Given data =>
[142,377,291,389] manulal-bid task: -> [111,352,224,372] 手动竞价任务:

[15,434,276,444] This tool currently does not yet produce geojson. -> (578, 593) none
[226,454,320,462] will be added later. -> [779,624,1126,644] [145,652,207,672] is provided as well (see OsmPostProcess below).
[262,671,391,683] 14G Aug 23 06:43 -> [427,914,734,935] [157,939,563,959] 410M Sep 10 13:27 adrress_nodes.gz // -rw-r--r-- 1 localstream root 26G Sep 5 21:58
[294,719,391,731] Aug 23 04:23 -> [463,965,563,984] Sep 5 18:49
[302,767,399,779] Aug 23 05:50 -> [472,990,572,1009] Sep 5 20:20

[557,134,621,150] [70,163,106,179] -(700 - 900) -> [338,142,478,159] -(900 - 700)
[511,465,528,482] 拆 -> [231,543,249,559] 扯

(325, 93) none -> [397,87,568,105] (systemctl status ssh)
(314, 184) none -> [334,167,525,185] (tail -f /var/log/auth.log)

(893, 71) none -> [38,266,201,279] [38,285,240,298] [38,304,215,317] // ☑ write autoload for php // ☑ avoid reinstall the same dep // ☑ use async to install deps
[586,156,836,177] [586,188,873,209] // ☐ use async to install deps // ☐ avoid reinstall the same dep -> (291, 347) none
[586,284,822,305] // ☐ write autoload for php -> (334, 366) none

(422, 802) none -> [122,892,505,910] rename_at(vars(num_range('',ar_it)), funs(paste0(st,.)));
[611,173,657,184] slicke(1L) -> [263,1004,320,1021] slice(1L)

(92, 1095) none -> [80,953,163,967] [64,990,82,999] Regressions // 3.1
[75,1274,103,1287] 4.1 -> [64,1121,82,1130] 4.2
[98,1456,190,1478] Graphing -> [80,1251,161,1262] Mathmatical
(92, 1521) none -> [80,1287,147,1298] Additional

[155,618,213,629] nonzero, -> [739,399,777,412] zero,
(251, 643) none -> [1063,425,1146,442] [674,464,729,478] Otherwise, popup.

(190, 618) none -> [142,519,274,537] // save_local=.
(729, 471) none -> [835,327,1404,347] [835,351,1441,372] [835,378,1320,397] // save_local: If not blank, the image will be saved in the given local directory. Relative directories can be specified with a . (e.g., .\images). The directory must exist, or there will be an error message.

Exercise instructions => Respond with the exact lines running from the one that contains "(92, 1095) none" through the last line of the data above, and no other lines.

Solution to the problem =>
(92, 1095) none -> [80,953,163,967] [64,990,82,999] Regressions // 3.1
[75,1274,103,1287] 4.1 -> [64,1121,82,1130] 4.2
[98,1456,190,1478] Graphing -> [80,1251,161,1262] Mathmatical
(92, 1521) none -> [80,1287,147,1298] Additional

[155,618,213,629] nonzero, -> [739,399,777,412] zero,
(251, 643) none -> [1063,425,1146,442] [674,464,729,478] Otherwise, popup.

(190, 618) none -> [142,519,274,537] // save_local=.
(729, 471) none -> [835,327,1404,347] [835,351,1441,372] [835,378,1320,397] // save_local: If not blank, the image will be saved in the given local directory. Relative directories can be specified with a . (e.g., .\images). The directory must exist, or there will be an error message.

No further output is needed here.